J. B. Simko Is Helping Philip Morris Push Into a Smoke-Free Era

Philip Morris International’s J. B. Simko discusses the company’s commitment to a post-cigarette world and the skill and experience PMI’s legal team has to carry out the mission

J. B. Simko, Philip Morris International Photo by Peter Garritano

J. B. Simko and his litigation team have their work cut out for them. The vice president and associate general counsel and his colleagues at Philip Morris International (PMI), home to some of the most well-known cigarette brands on earth (including Marlboro), have been tasked with making a 2017 company-wide commitment a reality: “We’re building PMI’s future on smoke-free products that are a much better choice than cigarette smoking,” reads an excerpt from PMI’s website, titled “Building a Smoke-Free Future.” “Indeed, our vision—for all of us at PMI—is that these products will one day replace cigarettes.”

PMI is relying on Simko’s extensive experience in almost every facet of the company’s legal affairs—as well as that of his colleagues in the law department—to help usher in a new era of what PMI calls “smoke-free products.” These products include e-cigarettes and PMI’s patented IQOS technology, which uses electronics to heat (but not burn) tobacco in order to release flavors and nicotine. To take on the challenge, Simko is making sure the company has the right litigation team in place with the right skills.

PMI products are sold in more than 180 countries outside the US, yet the company’s worldwide litigation team is a lean eight lawyers deep, based in New York City and Lausanne, Switzerland. “The strength of the team itself is the depth of litigation experience here,” Simko says. “Most of the people have been working in litigation—specifically representing the company as outside counsel—before they’ve come in. It gives a realistic perspective. There’s a depth of analysis and an ability to communicate and relate that is key to advising the business.”
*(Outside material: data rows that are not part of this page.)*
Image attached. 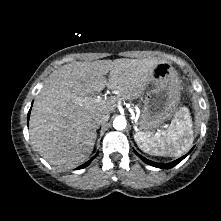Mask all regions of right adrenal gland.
Wrapping results in <instances>:
<instances>
[{
    "label": "right adrenal gland",
    "mask_w": 221,
    "mask_h": 221,
    "mask_svg": "<svg viewBox=\"0 0 221 221\" xmlns=\"http://www.w3.org/2000/svg\"><path fill=\"white\" fill-rule=\"evenodd\" d=\"M98 129H99V126H96L95 129H94V131H95V139H96V137H97V132H96V131H97Z\"/></svg>",
    "instance_id": "1"
}]
</instances>
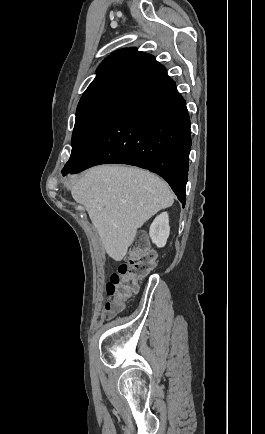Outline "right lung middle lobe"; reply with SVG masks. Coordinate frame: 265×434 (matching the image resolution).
<instances>
[{
  "mask_svg": "<svg viewBox=\"0 0 265 434\" xmlns=\"http://www.w3.org/2000/svg\"><path fill=\"white\" fill-rule=\"evenodd\" d=\"M133 77L120 74L89 85L77 106L72 152L63 170L75 166L82 159Z\"/></svg>",
  "mask_w": 265,
  "mask_h": 434,
  "instance_id": "obj_1",
  "label": "right lung middle lobe"
}]
</instances>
Simko has been doing litigation for PMI since 2008 but has also assisted the company legally in the areas of compliance, anti-counterfeiting, trade issues, marketing, market research, next-generation products, and sales. “All these experiences enabled me to get to know the business very well and, more importantly, be able to expand my network within the business,” Simko says. “We are so international, it really gave me time to develop relationships that I draw upon every day.”

J. B. Simko Philip Morris International
Photo by Peter Garritano

Simko says that all-around experience is extraordinarily valuable. “We want to broaden the team’s exposure and experiences with different functions and within regions,” he explains.

For such a small team to manage matters globally, Simko says, the company employs a “one-team” approach, teaming up with outside counsel. “Our approach may be a bit different than some other companies’,” Simko says. “We develop long-term relationships with our outside firms. We work very closely with two international firms and national counsel in each jurisdiction. We invest in these relationships and want our outside lawyers to understand our business. One of the most common things you hear is ‘That’s not how we do it here.’ You have to work through that together to find solutions.” It’s the team’s unique historical knowledge and broad experience, he believes, that make it capable of taking on so many new issues as the company pivots.

When it comes to outside counsel at both the national and international level, Simko says, PMI is particularly dedicated to diversity and inclusion. “We discuss succession planning with our firms and look at team diversity every year,” he adds. According to Simko, diversity of viewpoints and voices is critical for strategic thinking and matching up to any circumstance.

While much of PMI’s litigation work is comparable to that at other international companies, it’s the business’s commitment to smoke-free products that truly makes Simko and his team’s work unique and challenging. Simko says working to convince regulators to allow information and access to better products is a tremendous challenge. “You need to be creative, persuasive, and get people to base their decisions on sound science and common sense,” he adds.

In order to convince adult smokers to move to smoke-free products, PMI needs to communicate with its customers, but regulations and laws aimed at reducing cigarette smoking can make it very difficult to let them know about better alternatives. “It’s a tough road,” Simko says. “From a litigation perspective, you continue to have challenges relating to product liability, securities litigation, and general skepticism from regulators. But, I do think we are up to the challenge, and offering consumers better products is definitely the right thing to do.”